Homogéneo, en la línea de canto, resultó el Alberich de Thomas Gazheli, rocoso y ardiente con una interpretación que pasó al primer plano, mientras que el Mime de Daniel Norman también tuvo entidad. Elena Zhidkova cantó una Fricka imponente -de lo mejor de la noche- y Maite Alberola se lució como Freia, pese a algún problema en el registro agudo. Muy bien David Menéndez y Jorge Rodríguez-Norton -Donner y Froh, respectivamente-. Menéndez aportó una intervención brillante, de enorme fuerza expresiva, mientras que Rodríguez-Norton explotó buena veta lírica. No pasó de la apurada corrección el Loge de César Gutiérrez. Suplió su falta de empuje vocal con una adecuada prestación dramática, pero, así y todo, no consiguió esquivar una sensación de inseguridad y de estar lejos de lo que el personaje requiere a nivel vocal.
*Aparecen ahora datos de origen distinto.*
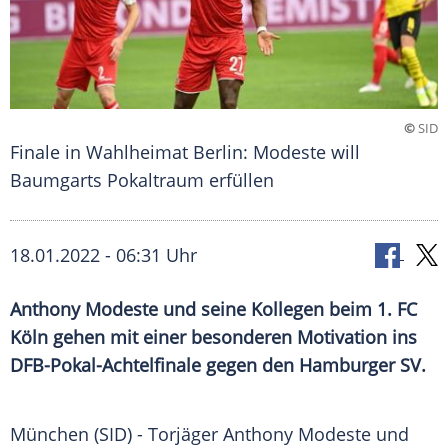
©
SID
Finale in Wahlheimat Berlin: Modeste will
Baumgarts Pokaltraum erfüllen
18.01.2022 - 06:31 Uhr
Anthony Modeste
und seine Kollegen beim
1. FC
Köln
gehen mit einer besonderen Motivation ins
DFB-Pokal-Achtelfinale gegen den
Hamburger SV
.
München (SID) -
Torjäger
Anthony Modeste
und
Fasolt y Fafner encontraron precisa réplica en Felipe Bou y Kurt Rydl, mientras que las ninfas del Rin cumplieron con eficacia -Eugenia Boix, muy destacada, Sandra Ferrández y Pilar Vázquez-. Desde el interno, Birgit Remmert fue una correcta Erda, con profunidad cavernosa, espectral.

Culminados, por tanto, estos tres puertos de extrema dificultad, el balance de conjunto es bueno para una primera aproximación a un título que Thomas Mann calificó, con justicia, de «obra colosal». Se inicia con acierto, en el bicentenario de Wagner, la hermosa aventura de «El Anillo» wagneriano en el teatro Campoamor.